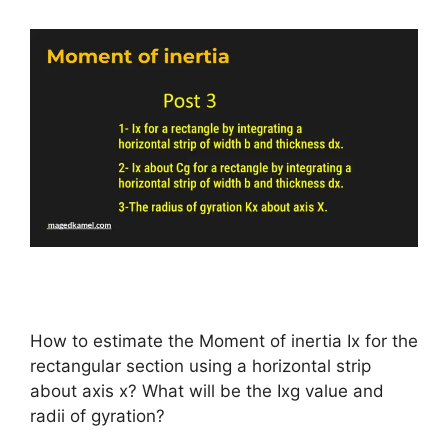
How to estimate the Moment of inertia Ix for the
rectangular section using a horizontal strip
about axis x? What will be the Ixg value and
radii of gyration?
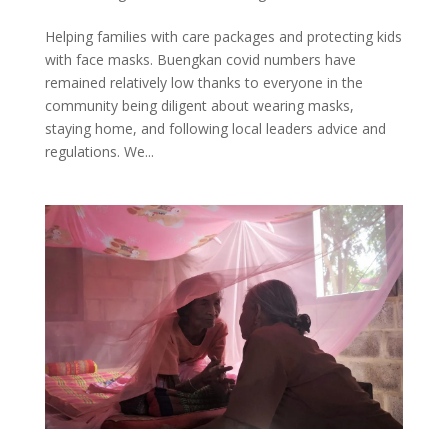
Helping families with care packages and protecting kids
with face masks. Buengkan covid numbers have
remained relatively low thanks to everyone in the
community being diligent about wearing masks,
staying home, and following local leaders advice and
regulations. We...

## EXERCISE BRIEF
Extract all lines of the records above that include "with".

## PROBLEM SOLUTION
Helping families with care packages and protecting kids
with face masks. Buengkan covid numbers have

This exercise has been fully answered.